◆ WHAT THE TASK ASKS
In the passage on oxygen generators and waste water treatment, duplicate everything from "I. Waste Water" down to "of waste water.", word for word.

◆ TEXT PASSAGE
┌──
H. Oxygen generator control
Pure oxygen meters and oxygen controllers equipment are also used in aquaculture. The purchase of liquid oxygen in bulk is often the most economic solution, but there are many cases where oxygen generators are installed locally. Two of the many advantages of using pure oxygen are that 1) it is possible to super-saturate the water with oxygen and 2) you save pump energy since pumping air means pumping 79% nitrogen and "only" 20.9% oxygen.

I. Waste Water Treatment
It is no longer enough just to filter the water and dump the detritus in the sea. The larger part of the waste is mainly organic, and this must be broken down in sludge tanks and the effluent water controlled and treated as necessary.

Sludge tank dissolved oxygen measurement and control is kept at approximately 2 mg/l.

Flow measurement, suspended solids measurement, sludge blanket detection, conductivity measurement, nitrate measurement and phosphate measurement utilizing EID's Industrial electrodes are also all used to enable the efficient and effective cleaning of waste water.
└──
◆ PROVIDED DATA
┌──
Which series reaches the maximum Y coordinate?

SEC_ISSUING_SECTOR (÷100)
└──
◆ ANSWER BOX
I. Waste Water Treatment
It is no longer enough just to filter the water and dump the detritus in the sea. The larger part of the waste is mainly organic, and this must be broken down in sludge tanks and the effluent water controlled and treated as necessary.

Sludge tank dissolved oxygen measurement and control is kept at approximately 2 mg/l.

Flow measurement, suspended solids measurement, sludge blanket detection, conductivity measurement, nitrate measurement and phosphate measurement utilizing EID's Industrial electrodes are also all used to enable the efficient and effective cleaning of waste water.